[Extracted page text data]
☆ ☆ ☆ ☆
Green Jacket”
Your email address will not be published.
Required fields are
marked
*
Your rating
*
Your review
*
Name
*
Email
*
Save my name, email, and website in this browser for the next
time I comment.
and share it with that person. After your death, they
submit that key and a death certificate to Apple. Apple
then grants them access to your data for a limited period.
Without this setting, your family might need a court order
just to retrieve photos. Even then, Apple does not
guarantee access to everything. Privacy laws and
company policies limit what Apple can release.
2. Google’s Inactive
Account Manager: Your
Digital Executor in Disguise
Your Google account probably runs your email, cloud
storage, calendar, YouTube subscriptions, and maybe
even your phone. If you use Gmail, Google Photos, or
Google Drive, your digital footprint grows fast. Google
☆ ☆ ☆ ☆
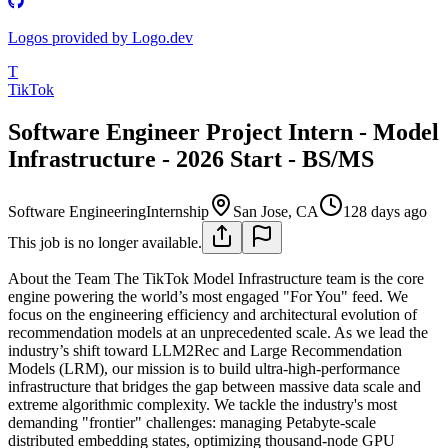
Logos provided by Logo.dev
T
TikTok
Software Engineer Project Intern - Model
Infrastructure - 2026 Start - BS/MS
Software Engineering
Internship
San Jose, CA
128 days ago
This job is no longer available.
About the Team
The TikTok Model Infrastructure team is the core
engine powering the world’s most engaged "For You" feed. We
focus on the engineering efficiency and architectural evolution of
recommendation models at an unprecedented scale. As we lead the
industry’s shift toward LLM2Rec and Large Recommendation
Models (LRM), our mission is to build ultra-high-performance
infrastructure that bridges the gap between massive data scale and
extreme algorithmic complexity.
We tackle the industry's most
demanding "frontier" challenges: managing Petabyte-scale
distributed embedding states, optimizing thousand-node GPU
☆ ☆ ☆ ☆
**EXERCISE REQUIREMENTS**
Go through the data and show every line where "that" occurs.

**ANSWER BELOW**
and share it with that person. After your death, they
submit that key and a death certificate to Apple. Apple
infrastructure that bridges the gap between massive data scale and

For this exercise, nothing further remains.